Bereits im letzten Sommer meldeten Leipzig sowie Benfica Lissabon bei Werder Interesse an Selke an. Damals weigerte man sich aber gegen einen Verkauf. Stattdessen wurde der Vertrag verlängert, um eine künftige Ablöse in die Höhe zu treiben und den Youngster ins Schaufenster zu stellen.
Di Santo hat Priorität
Diese Strategie ging auf. Werder holte Selke Anfang 2013 für 50.000 Euro aus Hoffenheim, nun wurde er für angeblich acht Millionen Euro plus mögliche Zusatzzahlungen weiterverkauft. Eine mindestens 160-fache Wertsteigerung - und darüber hinaus ein Modell, das Werder schon seit Ewigkeiten praktiziert.

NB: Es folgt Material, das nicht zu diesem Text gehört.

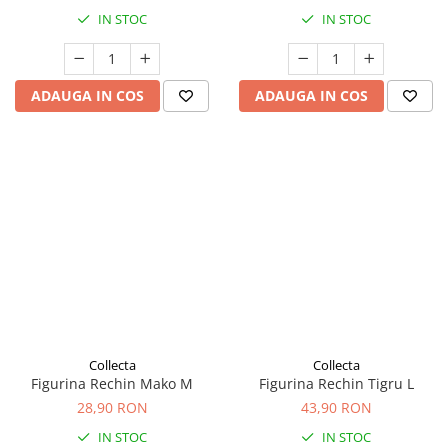
IN STOC
IN STOC
ADAUGA IN COS
ADAUGA IN COS
Collecta
Collecta
Figurina Rechin Mako M
Figurina Rechin Tigru L
28,90 RON
43,90 RON
IN STOC
IN STOC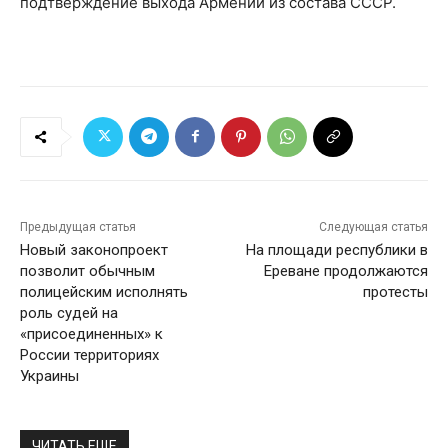
подтверждение выхода Армении из состава СССР.
Предыдущая статья
Следующая статья
Новый законопроект
На площади республики в
позволит обычным
Ереване продолжаются
полицейским исполнять
протесты
роль судей на
«присоединенных» к
России территориях
Украины
ЧИТАТЬ ЕЩЕ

Ein weiterer Kritikpunkt war die vermeintlich niedrige Ablöse. Zwar hat Selke starke Ansätze gezeigt, unterm Strich stehen bisher aber "nur" 26 Bundesliga-Spiele und sechs Tore. Für den Moment ist die Ablöse eher erstaunlich hoch. Die Bremer haben einen günstigen Zeitpunkt ausgewählt. Wer garantiert denn, dass Selkes Marktwert jemals höher sein wird?
Das Geld kann Werder zudem gut gebrauchen, um wichtigere Personalien zu klären. Die höchste Priorität hat Franco Di Santo: Die Selke-Millionen statten die Bremer mit neuen Argumenten aus, um den Argentinier länger halten zu können. Wenn dies gelingen sollte, kann man Eichin keinen Vorwurf machen. Di Santo muss auf der Prioritätenliste einfach höher stehen als Selke.
Eichins Gespür für das richtige Timing
Zumal dessen potenzieller Nachfolger schon bereitsteht, selbst wenn Eichin für mehr Kadertiefe noch einen externen Ersatz holen möchte. Vor seinem Außenmeniskuseinriss hatte Talent Melvyn Lorenzen Selke bereits ein wenig den Rang abgelaufen, weil sein Spiel im Prinzip sogar besser zu Di Santo passt.
Natürlich besteht ein gewisses Restrisiko. Di Santo könnte wechseln, Lorenzen sich nicht wie erhofft entwickeln und Werder letztendlich von Anthony Ujah oder vergleichbaren Kalibern abhängig sein.
Doch all das ändert nichts daran, dass Werder die zu diesem Zeitpunkt richtige Entscheidung getroffen hat. Eichin trägt keine Schuld an den finanziellen Problemen des Vereins. Mit der Selke-Personalie hat er ein gutes Gespür für das richtige Timing bewiesen. Denn unter diesen Bedingungen war ein Verkauf alternativlos.